Auch hier hat die Stiftung Ideen entwickelt. Es wurden die Margareten-Nachmittage und die Akademie der Generationen ins Leben gerufen. Nachmittags gehen Ehrenamtliche der Stiftung, die „Margareten-Engel“, wie Külps sie liebevoll nennt, in Seniorenheime. Es gibt Kaffee und Kuchen. Dazu wird gespielt und gesungen. „Es ist sehr berührend zu sehen, wie eine an Demenz erkrankte alte Dame plötzlich aufblüht und fröhlich mitsingt, wenn sie ein Lied aus ihrer Jugend hört“, erzählt Külps.

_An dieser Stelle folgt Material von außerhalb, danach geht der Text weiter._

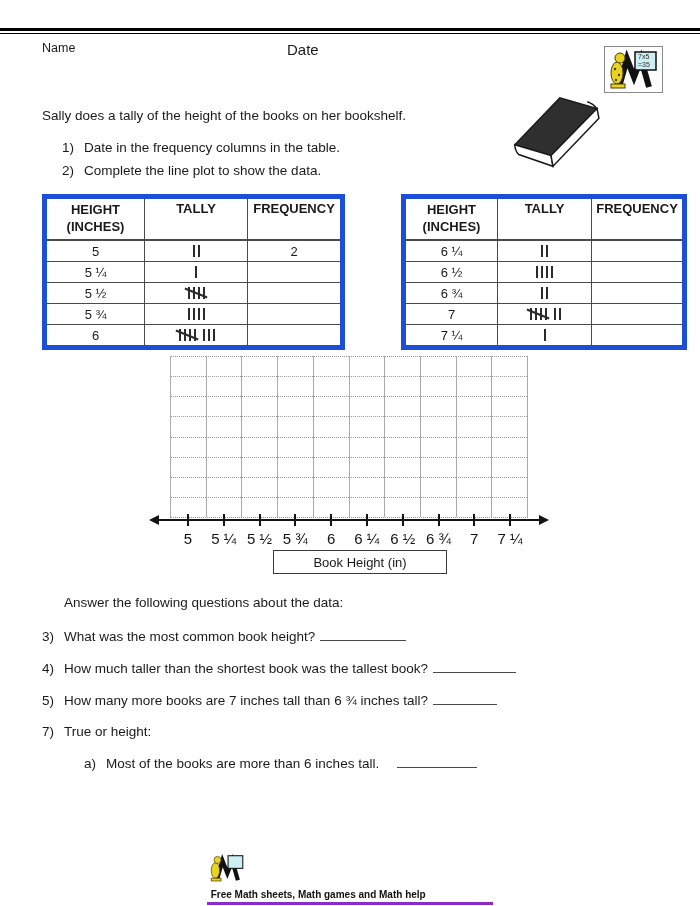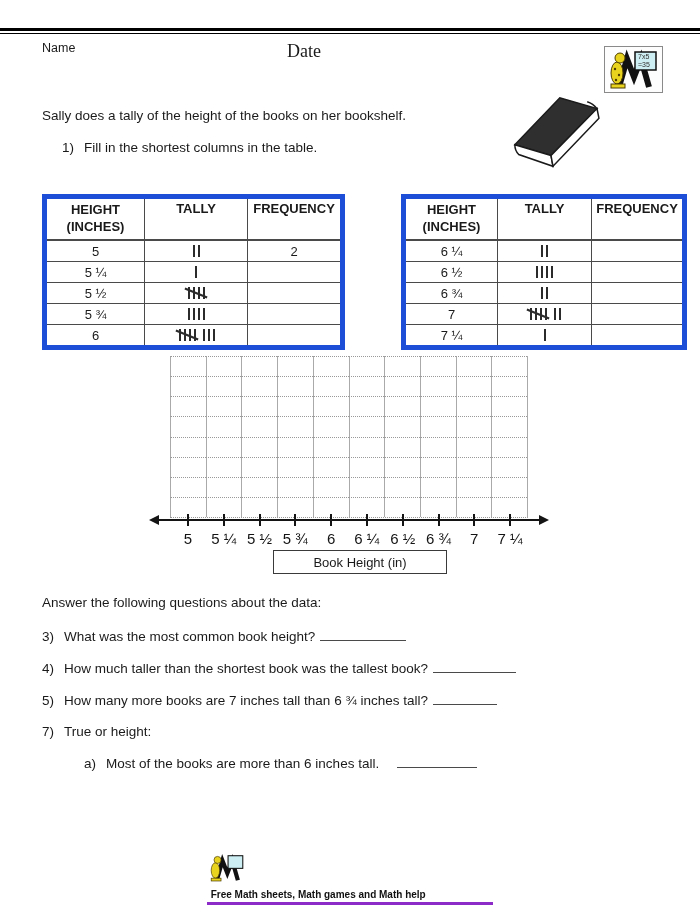--- a/index.html
+++ b/index.html
@@ -5,21 +5,21 @@
   * { margin:0; padding:0; box-sizing:border-box; }
   html,body { background:#e9e9e9; }
   .page {
     position:relative; width:700px; height:906px; background:#ffffff;
     font-family:"Liberation Sans", sans-serif; color:#1a1a1a; overflow:hidden;
     margin:0 auto;
   }
   .top-rule { position:absolute; left:0; top:28px; width:700px; height:3px; background:#000; }
   .top-rule2 { position:absolute; left:0; top:33px; width:700px; height:1px; background:#000; }
   .name-label { position:absolute; left:42px; top:41px; font-size:12.5px; }
-  .date-label { position:absolute; left:287px; top:41px; font-size:18px;font-family:Liberation Serif, serif; }
+  .date-label { position:absolute; left:287px; top:41px; font-size:15px; }
   .corner-logo { position:absolute; left:604px; top:46px; width:59px; height:47px;
     border:1px solid #8a8a8a; background:#fdfdfd; }
   .page-title {
     position:absolute; left:42px; top:70px; font-family:"Liberation Serif", serif;
     font-size:22px; font-weight:bold; color:#2d6399; letter-spacing:0.3px;
   }
   .intro-text { position:absolute; left:42px; top:108px; font-size:13.5px; }
   .instr { position:absolute; left:62px; font-size:13.5px; }
   .instr .inum { display:inline-block; width:22px; }
   .book-illustration { position:absolute; left:503px; top:90px; width:98px; height:90px; }
@@ -65,21 +65,21 @@
   .tick { position:absolute; top:158px; width:2px; height:12px; background:#141414; }
   .axis-labels { position:absolute; left:0; top:174px; width:358px; display:flex; }
   .axis-labels .alab { flex:1; text-align:center; font-size:15px; color:#141414; }
   .xlabel-box {
     position:absolute; left:103px; top:194px; width:174px; height:24px;
     border:1px solid #3a3a3a; display:flex; align-items:center; justify-content:center; font-size:13px;
   }
 
   
   .questions { position:absolute; left:42px; top:595px; width:630px; font-size:13.5px; }
-  .q-intro { margin-bottom:17px; }
+  .q-intro { margin-bottom:17px;margin-left:22px; }
   .q-item { margin-bottom:14px; line-height:17px; }
   .q-item.sub { margin-left:42px; margin-bottom:17px; }
   .q-item .qnum { display:inline-block; width:22px; }
   .blank-line { display:inline-block; border-bottom:1px solid #4a4a4a; height:14px; vertical-align:baseline; margin-left:5px; }
 
   
   .footer { position:absolute; left:0; top:846px; width:700px; display:flex; justify-content:center; }
   .footer-inner { display:flex; align-items:flex-start;flex-direction:column; }
   .footer-icon { width:40px; height:40px; margin-right:2px; margin-top:2px; }
   .footer-text { display:flex; flex-direction:column; }
@@ -111,21 +111,24 @@
       <circle cx="14" cy="28" r="1.2" fill="#4d3d00"></circle>
       <circle cx="11" cy="33" r="1.2" fill="#4d3d00"></circle>
       <rect x="6" y="37" width="14" height="4" fill="#e8d31f" stroke="#4d3d00" stroke-width="1"></rect>
     </svg>
   </div>
 
 
   <p class="intro-text">Sally does a tally of the height of the books on her bookshelf.</p>
 
   <div class="instr" style="top:140px;">
-    <span class="inum">1)</span><span>Fill in the shortest columns in the table.</span>
+    <span class="inum">1)</span><span>Date in the frequency columns in the table.</span>
+  </div>
+  <div class="instr" style="top:163px;">
+    <span class="inum">2)</span><span>Complete the line plot to show the data.</span>
   </div>
 
   <svg class="book-illustration" viewBox="0 0 100 92">
     <polygon points="12,56 58,8 96,19 49,67" fill="#2f2f2f" stroke="#1a1a1a" stroke-width="1.5"></polygon>
     <path d="M12,56 L49,67 L51,78 L16,66 Q12,62 12,56 Z" fill="#ffffff" stroke="#1a1a1a" stroke-width="1.5"></path>
     <path d="M49,67 L96,19 L98,29 L51,78 Z" fill="#ffffff" stroke="#1a1a1a" stroke-width="1.5"></path>
     <path d="M96,19 Q92,14 86,12" fill="none" stroke="#1a1a1a" stroke-width="1.5"></path>
   </svg>
 
   <div class="wtable t-left" id="left-table">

Ziel der vor zwei Jahren ins Leben gerufenen Akademie der Generationen ist es, den Austausch untereinander und das Verständnis füreinander zu fördern. Diese Initiative liegt in den Händen von Nicole Kannewurf, der stellvertretenden Vorsitzenden. „Wir wollen eine Brücke zwischen Jung und Alt schlagen“, betont Külps. Dafür würden Wolfsburger Schüler regelmäßig Seniorenheime besuchen. Es gebe Projekte, bei denen Schüler spezielle Anzüge, Brillen und Handschuhe anziehen, die das körperlich eingeschränkte Leben von alten Menschen simulieren können. „Das sind für die Jugendlichen richtige Aha-Momente“, hat Külps beobachtet.

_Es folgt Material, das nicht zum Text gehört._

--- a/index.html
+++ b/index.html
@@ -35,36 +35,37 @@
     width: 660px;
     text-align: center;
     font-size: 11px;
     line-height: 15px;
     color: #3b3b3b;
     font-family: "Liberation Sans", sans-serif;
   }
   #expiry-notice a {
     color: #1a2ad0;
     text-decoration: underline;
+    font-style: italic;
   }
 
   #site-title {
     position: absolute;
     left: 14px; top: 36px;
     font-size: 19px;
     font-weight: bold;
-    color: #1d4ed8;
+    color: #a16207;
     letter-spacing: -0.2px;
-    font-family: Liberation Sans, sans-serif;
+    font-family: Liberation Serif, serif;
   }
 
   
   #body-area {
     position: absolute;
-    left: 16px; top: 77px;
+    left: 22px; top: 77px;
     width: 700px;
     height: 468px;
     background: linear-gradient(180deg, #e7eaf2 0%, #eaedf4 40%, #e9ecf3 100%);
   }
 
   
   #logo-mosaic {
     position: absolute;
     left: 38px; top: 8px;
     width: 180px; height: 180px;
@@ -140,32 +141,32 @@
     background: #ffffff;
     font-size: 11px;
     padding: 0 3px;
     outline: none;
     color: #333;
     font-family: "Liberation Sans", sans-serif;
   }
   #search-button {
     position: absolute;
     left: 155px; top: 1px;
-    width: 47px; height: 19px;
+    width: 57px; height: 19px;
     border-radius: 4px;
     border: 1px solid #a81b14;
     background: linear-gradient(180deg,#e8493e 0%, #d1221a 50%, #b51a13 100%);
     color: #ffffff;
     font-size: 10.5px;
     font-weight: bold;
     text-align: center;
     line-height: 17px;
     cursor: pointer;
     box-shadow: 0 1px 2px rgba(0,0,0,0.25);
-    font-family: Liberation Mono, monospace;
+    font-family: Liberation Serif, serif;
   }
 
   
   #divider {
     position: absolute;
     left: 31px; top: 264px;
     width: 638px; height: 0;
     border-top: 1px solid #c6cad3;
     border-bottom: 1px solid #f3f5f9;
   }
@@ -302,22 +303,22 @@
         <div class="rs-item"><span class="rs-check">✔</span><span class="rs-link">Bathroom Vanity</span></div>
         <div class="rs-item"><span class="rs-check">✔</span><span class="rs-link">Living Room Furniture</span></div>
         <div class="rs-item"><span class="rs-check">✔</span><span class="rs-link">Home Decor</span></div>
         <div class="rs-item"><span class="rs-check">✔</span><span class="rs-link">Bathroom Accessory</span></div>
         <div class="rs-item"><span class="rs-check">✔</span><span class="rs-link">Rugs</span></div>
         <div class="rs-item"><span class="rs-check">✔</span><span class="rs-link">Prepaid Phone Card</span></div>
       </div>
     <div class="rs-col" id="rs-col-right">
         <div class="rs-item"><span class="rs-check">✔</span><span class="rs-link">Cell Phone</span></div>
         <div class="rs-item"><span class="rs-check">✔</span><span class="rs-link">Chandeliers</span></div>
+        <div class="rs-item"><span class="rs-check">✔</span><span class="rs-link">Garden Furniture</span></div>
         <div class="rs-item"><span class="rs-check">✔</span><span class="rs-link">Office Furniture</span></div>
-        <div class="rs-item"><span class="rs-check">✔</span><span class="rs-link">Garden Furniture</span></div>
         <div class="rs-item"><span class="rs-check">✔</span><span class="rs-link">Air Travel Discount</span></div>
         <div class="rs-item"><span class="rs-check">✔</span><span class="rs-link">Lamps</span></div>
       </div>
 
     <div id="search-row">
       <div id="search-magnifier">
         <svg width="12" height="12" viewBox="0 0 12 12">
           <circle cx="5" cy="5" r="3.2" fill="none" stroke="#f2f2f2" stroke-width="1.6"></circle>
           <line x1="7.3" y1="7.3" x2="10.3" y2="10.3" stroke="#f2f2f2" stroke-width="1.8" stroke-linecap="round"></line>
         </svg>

3,28 Millionen Euro hat die Stiftung seit 2000 ausgeschüttet. Die Hilfe ging an Senioren (1,58 Millionen Euro), Kinder und Jugendliche (695.000 Euro), Obdachlose (215.000 Euro) sowie generationsübergreifende (480.000 Euro) und weitere Projekte (310.000 Euro). Das Stiftungsvermögen wird durch die Firma Schnellecke unterstützt und erwirtschaftet Zinsen. Die Stiftung bekomme aber auch zahlreiche Spenden. „Es gibt immer mehr Menschen, die auf Geburtstagsgeschenke verzichten und stattdessen um Spenden bitten“, freut sich Rolf Schnellecke und fügt hinzu. „Das zeigt, wie selbstlos viele denken und wie anerkannt unsere Stiftung ist.“
Glücklich schätzt sich das ehemalige Stadtoberhaupt, das im vergangenen Jahr seinen 80. Geburtstag feierte, dass die Stiftung seit 25 Jahren von mehreren Generationen der Familie getragen wird. Rolf und seine Frau Ilona Schnellecke sind die Vorsitzenden des Kuratoriums. Seine Schwester Annegret Kannewurf war von 2005 bis 2017 Stiftungsvorsitzende. Seitdem hat Tochter Carolin Külps den Vorsitz inne. Sohn Christian Schnellecke zählt neben Nicole Kannewurf ebenfalls zum Vorstand. „Und die vierte Generation steht schon in den Startlöchern“, sagt Rolf Schnellecke und lächelt zufrieden. Ganz so, wie es sich die 2005 im Alter von 100 Jahren verstorbene Margarete Schnellecke gewünscht hätte.